View Full Version : Grooming Another Good One



BarryBobPosthole
06-12-2014, 03:04 PM
I know I'm prejudiced, but my three year old grandson is gonna be an awesome fisherman. He's got the touch. Can't wait until he's big enough to take to Canada! He'll have a ball!

BKB

3120

Arty
06-12-2014, 03:14 PM
That ought to be the pic of the month on the fishing forum.
But no one would see it.

Thumper
06-12-2014, 03:24 PM
We have a fishing forum? :confused:

jb
06-12-2014, 05:39 PM
OK as a father/grandfather where is this kids life jacket, I see he's right at the edge of a good drop off too.

Thumper
06-12-2014, 05:49 PM
Kids in the southern half of the U.S. know how to swim. Yankees never have enough warm weather to have time to learn. ;)

Big Muddy
06-12-2014, 07:21 PM
Kids in the southern half of the U.S. know how to swim. Yankees never have enough warm weather to have time to learn. ;)

You got that right, Thump....and, I bet that young'un can tie on a line, bait his own hook, and swim like a fish. ;)

Captain
06-12-2014, 07:28 PM
Southern kids don't wear live jackets. They slow you down when swimming away from the gators.

Sent from my iPhone using Forum Runner

Thumper
06-13-2014, 08:25 AM
Funny Thump story .... ;)

When my boy was about 3-4 years old, I took him fishing for the first time. Well, sorta. Lynn and I had him at the beach one weekend and I happened to have my fishing gear in the trunk of the car. On the way home, I stopped at a little cement abutment along the road and decided to let him wet a line ... just so he could say he caught a fish. I had no bait, so I dug up a mussel or little clam or sumpin' and stuck it on his hook. I mean ... in salt water fishing, you can always catch SOMETHING. I swear ... you'd have thought every fish on the coast had moved to another planet! He couldn't even get a nibble.

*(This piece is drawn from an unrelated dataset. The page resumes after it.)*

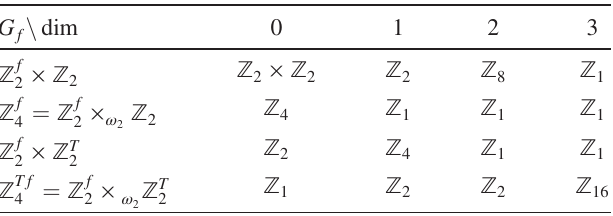
TABLE VI. Classification of FSPT phases with G different choices of s 1 and ω 2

After a while, it was getting late, we needed to head home and Lynn and I finally tired of the wait. We figured he'd had enough "fishing" for the day anyway. BUT ... he was determined and wanted NOTHING to do with leaving until he'd caught a fish. I finally whispered to Lynn to run down the street and buy a fish at the local grocery store. She came back and whispered in my ear that all they had was FROZEN TROUT! Oh well. I had Lynn distract him and I held his pole for him. When he wasn't looking, I quickly slipped the trout onto his hook and dropped it into the water. I then hollered, "Dustin! You getting a bite!" He ran over, I handed him his pole and told him to reel in his fish.

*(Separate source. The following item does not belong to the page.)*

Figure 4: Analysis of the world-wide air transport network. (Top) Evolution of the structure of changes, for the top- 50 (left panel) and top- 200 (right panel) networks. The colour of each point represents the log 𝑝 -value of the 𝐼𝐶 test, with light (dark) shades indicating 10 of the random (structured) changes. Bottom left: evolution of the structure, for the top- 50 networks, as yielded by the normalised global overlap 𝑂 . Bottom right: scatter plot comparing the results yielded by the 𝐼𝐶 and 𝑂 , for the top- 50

He quickly reeled in his fish, held it up proudly and asked, "Dad! What kind of fish is this?" I answered, "WOW buddy, that's a frozen trout!" ;)

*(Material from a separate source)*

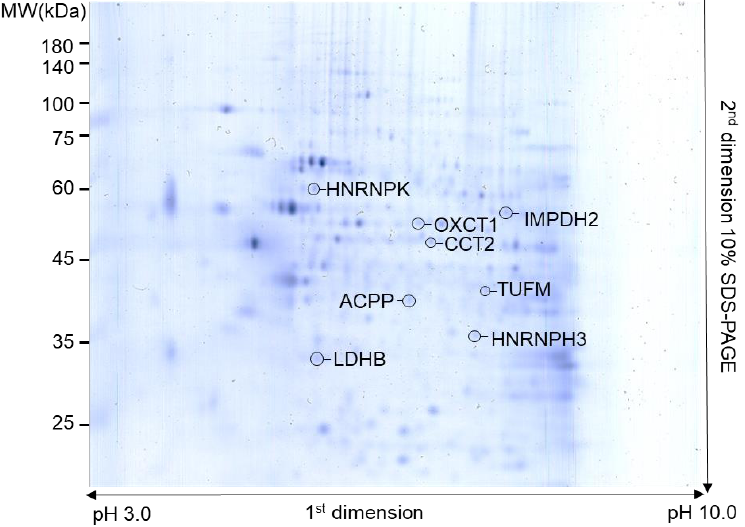
Figure 1. 2DE analysis and identification of protein spots showing significant changes in expression between the control group and DHT-or FSK-treated groups. Representative gel showing eight protein spots with significant changes in expression (density) among DHT-, FSK-treated groups, and the control group as well as the identification of proteins by MS analysis.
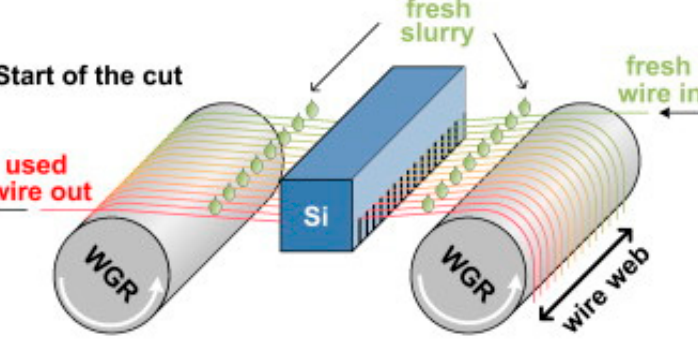
Figure 1. Schematic diagram of the working principle of a multi-wire saw for a saw steel wire. Reprinted with permission from ref. [1].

Of course, for many years after that, whenever the subject of fishing came up, he'd proudly brag about the frozen trout he caught at the beach! My main regret is, we didn't have a camera with us. He's going on 32 years old now and I'd give anything to have a framed pic of him holding up his first ever fish ... a frozen, salt-water (Rainbow) trout ... already gutted even! :D

BarryBobPosthole
06-13-2014, 08:59 AM
I can vividly remember fishing with my Uncle Huck in a wooden boat that my Great Uncle Buster built on his front porch. We fished out of those boats until I was about 11, I guess. He built one every few years. They stayed in the river because you wanted the wood to get water soaked so it'd swell and there were hardly any leaks. They also weighed about three hundred pounds after they soaked up. My Uncle Huck used to say that you'd have to hit about four licks with an oar on one side of those old boats to even get it to start moving. My uncle told me after I was grown that I was actually catching the same fish over and over, on that first fishing trip in a boat that I remember so well. All I know is it got me hooked for life on fishing!